Spoken Nerd & Juan Cosby aren’t afraid to share the limelight as Florida’s E-Turn on “Sacrifice For Destruction” where we hear and understand how she has honed her craft the past few years to become one with the mic, the tool that is her weapon but slashes with her words. Both emcees together clearly cut through with lyrics and Nerd’s over-the-top chorus accentuates the track. Spoken Nerd surrounds himself with others through a number of tracks here, including MC Homeless on “Circle Of Friends,” punctuated with Cosby’s beats and melody that are inviting, and well, friendly. The juxtaposition of music and lyrical content is pretty obvious but works flagrantly well. The gloomy timbre of “Catch 23” where Spoken Nerd shares verses with Isaac Stinson is a bit self-deprecating but hopeful but it’s that beat that’s haunting. It’s as eerie as eerie gets. The surprise here though just might be “Tales With Darko,” featuring Darko The Super. Wrapped in that evident Boom Bap, Spoken Nerd hits, and he hits hard. His delivery, his cadence on the beat is straight-up gangster, coming across like he’s from the Bronx and for a moment I forget he’s from Nashville. Now Darko here, he spits rhymes like a well-seasoned emcee with the utmost control. He doesn’t have to hit that beat every single moment because he knows where it’s heading and either the rhythm or his words will catch up with one another at some point. Not many are able to pull this off but Darko does it with such ease.

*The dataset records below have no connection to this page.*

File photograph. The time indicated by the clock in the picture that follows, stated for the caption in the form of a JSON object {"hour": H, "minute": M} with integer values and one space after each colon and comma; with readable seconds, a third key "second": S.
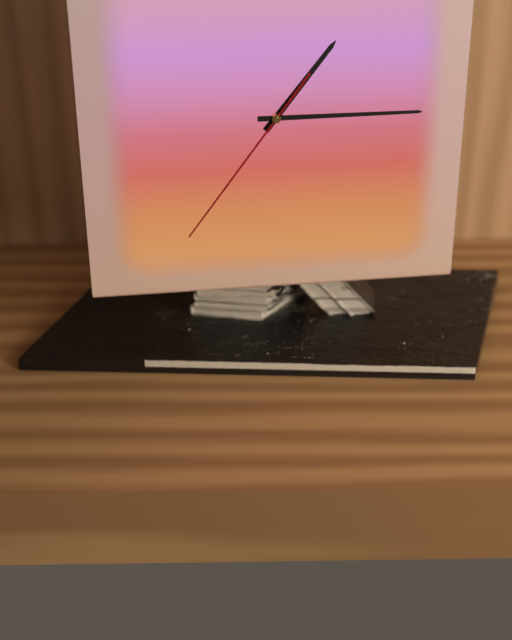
{"hour": 1, "minute": 15, "second": 36}
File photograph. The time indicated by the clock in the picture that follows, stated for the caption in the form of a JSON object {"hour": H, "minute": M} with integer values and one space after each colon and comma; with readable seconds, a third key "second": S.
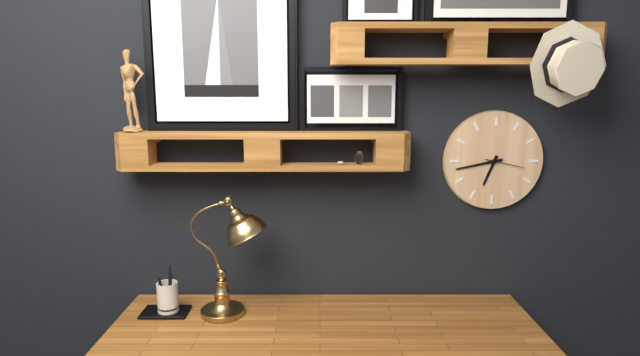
{"hour": 6, "minute": 43}
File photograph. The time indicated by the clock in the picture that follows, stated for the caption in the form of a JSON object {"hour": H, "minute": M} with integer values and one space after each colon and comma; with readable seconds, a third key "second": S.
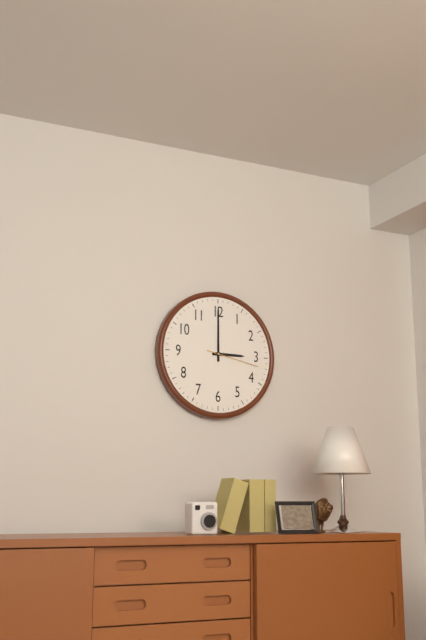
{"hour": 3, "minute": 0, "second": 17}
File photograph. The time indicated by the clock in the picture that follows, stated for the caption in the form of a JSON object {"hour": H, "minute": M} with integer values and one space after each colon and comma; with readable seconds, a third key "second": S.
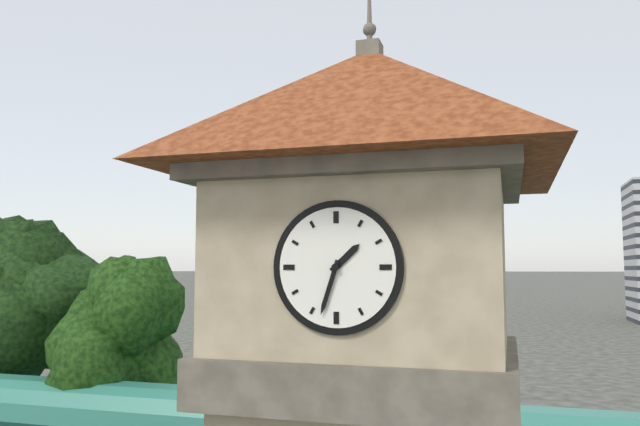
{"hour": 1, "minute": 33}
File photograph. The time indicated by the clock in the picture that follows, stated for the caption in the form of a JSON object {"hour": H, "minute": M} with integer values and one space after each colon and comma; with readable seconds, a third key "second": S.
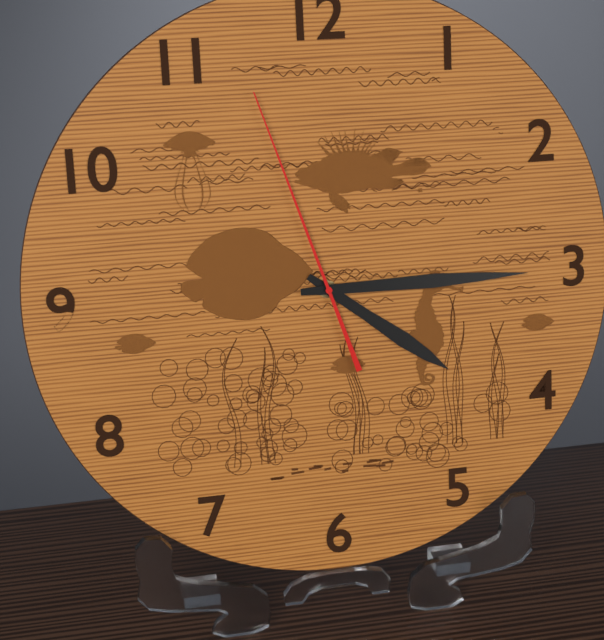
{"hour": 4, "minute": 15, "second": 57}
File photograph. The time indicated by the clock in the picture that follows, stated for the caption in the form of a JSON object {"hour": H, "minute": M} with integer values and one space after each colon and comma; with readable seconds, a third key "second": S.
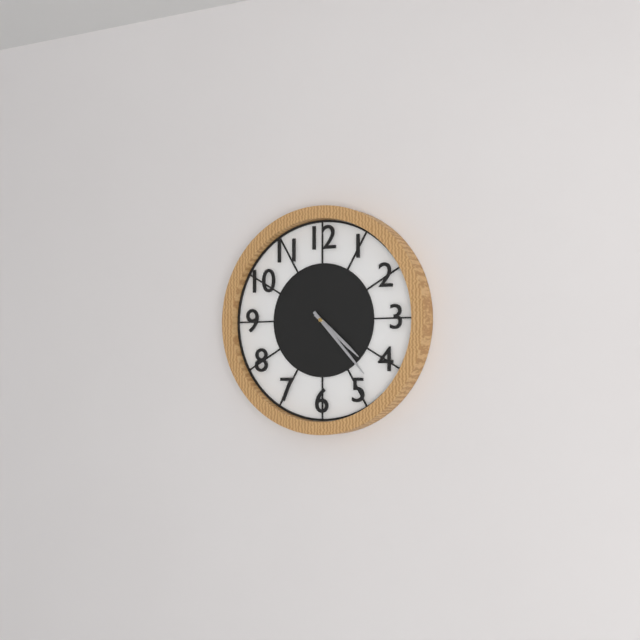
{"hour": 4, "minute": 23}
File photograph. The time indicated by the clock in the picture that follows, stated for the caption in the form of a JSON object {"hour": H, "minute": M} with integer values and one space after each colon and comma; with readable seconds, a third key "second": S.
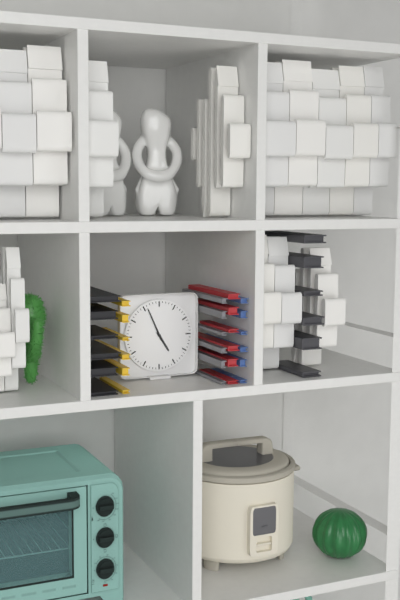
{"hour": 4, "minute": 56}
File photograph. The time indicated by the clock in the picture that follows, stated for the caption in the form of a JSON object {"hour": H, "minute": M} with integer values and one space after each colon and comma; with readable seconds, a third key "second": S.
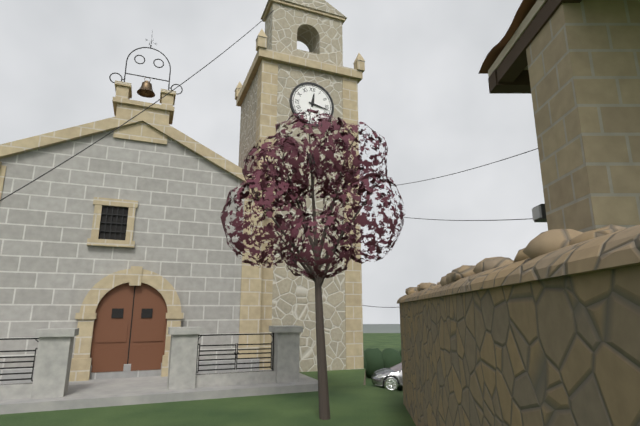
{"hour": 12, "minute": 17}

While there remain a couple of other emcees on tracks (247, Isaac Stinson), On this album it doesn’t seem Spoken Nerd utilizes them as a crutch but more as a welcomed wonder. He kills the beat on the frantic “Hit Or Miss,” and builds his words figuratively & literally around “Tokens.” He cleverly wraps his words around the arcade life many of us are familiar with. There are a number of aspects of the emcee we see here, and the whimsical “Bad Coffee” is one we can all relate to. Cosby’s playful beat captures the feel completely as Nerd runs through situations coming back to that bad cup of java.
Grapes. It’s an album that’s filled with variety but filled with the essence that is Spoken Nerd and Juan Cosby. It’s idiosyncratic, it’s dark, it’s heavy; it’s the culmination of a number of emotions that plays to the strength of both artists. One thing is certain though, this is good. Warriors good. Safe to say, one of the best.